China’s Wuhan Institute of Virology hosts the nation’s sole P-4 high-security laboratory capable of working with deadly pathogens. It is called the National Biosafety Laboratory.

Additionally, according to Chinese state-controlled media, the Wuhan Centers for Disease Control and Prevention, has conducted extensive research on bat coronaviruses.

Both laboratories are less than 10 miles from the wild animal market in Wuhan that Chinese authorities initially said was the source of the outbreak.

However, the market was closed on Jan. 1 and completely scrubbed down in a bid to disinfect the market. The cleaning also eliminated any infected animals that may have transmitted the virus to humans.

China initially agreed to provide virus samples to the United States but later refused to do so.

China also refused to allow U.S. and international virus and disease experts to visit Wuhan for several weeks after the outbreak, which began in December, was formally acknowledged by the Chinese government in late January, further limiting the ability to determine the virus origin.

News reports this week quoting anonymous sources said the virus was traced by the U.S. government to the Wuhan Institute of Virology.
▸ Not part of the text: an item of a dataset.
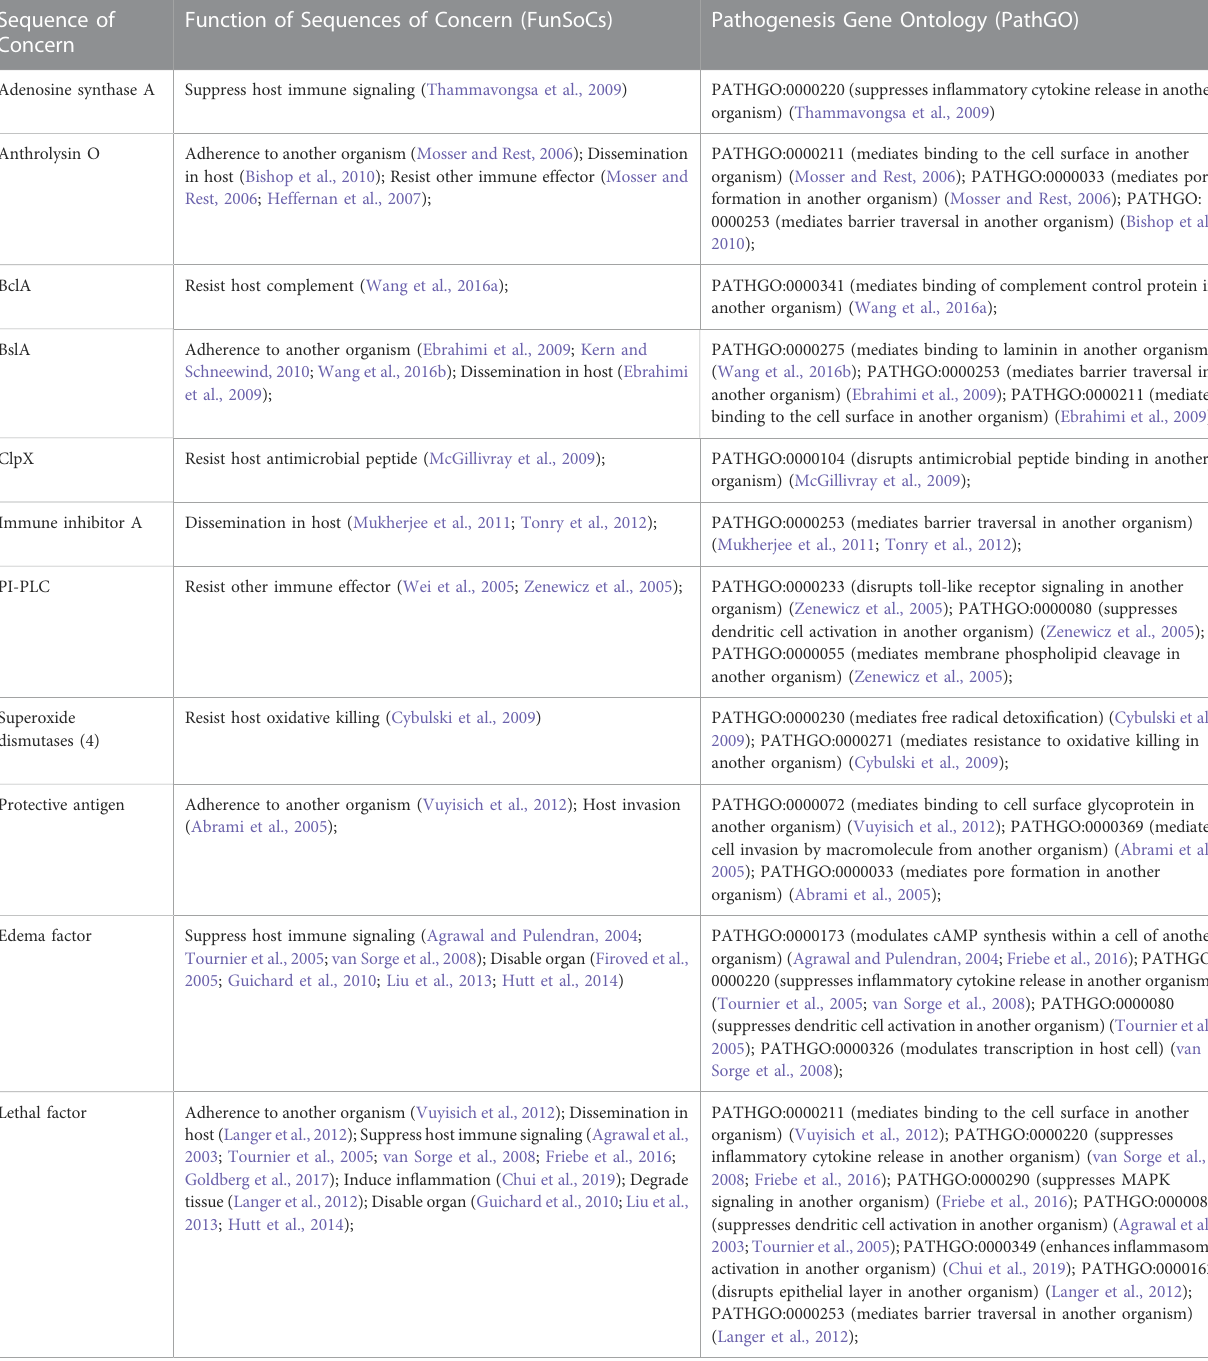
TABLE 4 Sequences of concern of Bacillus anthracis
The reports said a worker at the Institute contracted the disease and then spread it throughout the city of 11 million people.
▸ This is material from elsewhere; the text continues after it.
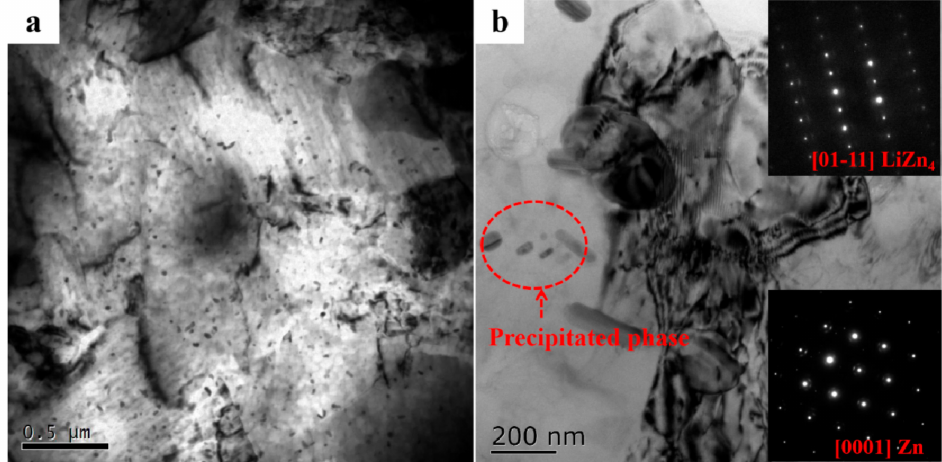
Figure 5. TEM images of the Zn-0.5%Li-0.1%Ag alloy: ( a ) low magnification microstructure and ( b ) high magnification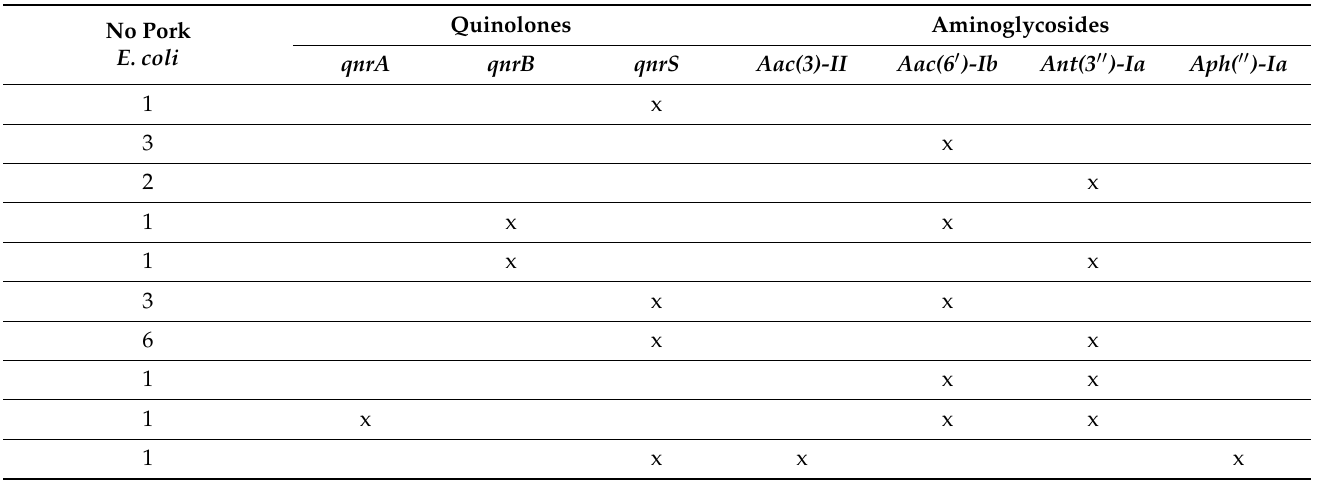
Table 3. Plasmid-mediated genes co-presence in E. coli isolated from pork and wild boar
The Washington Times reported April 4 that a YouTube video from China disclosed that a researcher at the Wuhan Institute of Virology is suspected of being “Patient Zero” for the new disease outbreak.

The lab worker was accidentally infected and died, later spreading the highly-contagious disease during a funeral.

The outbreak began Dec. 1 in Wuhan and then spread throughout China and world, accelerating with mass travel by Chinese from Wuhan during the Lunar New Year in late January.

Mr. Pompeo defended U.S. efforts to press China regarding the origin of the virus.

“It is completely appropriate that the world ask the right questions,” he said.

The secretary that President Trump took action to cut off American funding for the World Health Organization over frustrations with the U.N. group’s failure to provide accurate information on the disease.

Once the information is obtained there will be a time to hold people and governments accountable.

“We’ll be able to attribute what happened, who did what, and we can move on from what is now an incident that has destroyed so much wealth not only here in the United States but all across the world,” Mr. Pompeo said.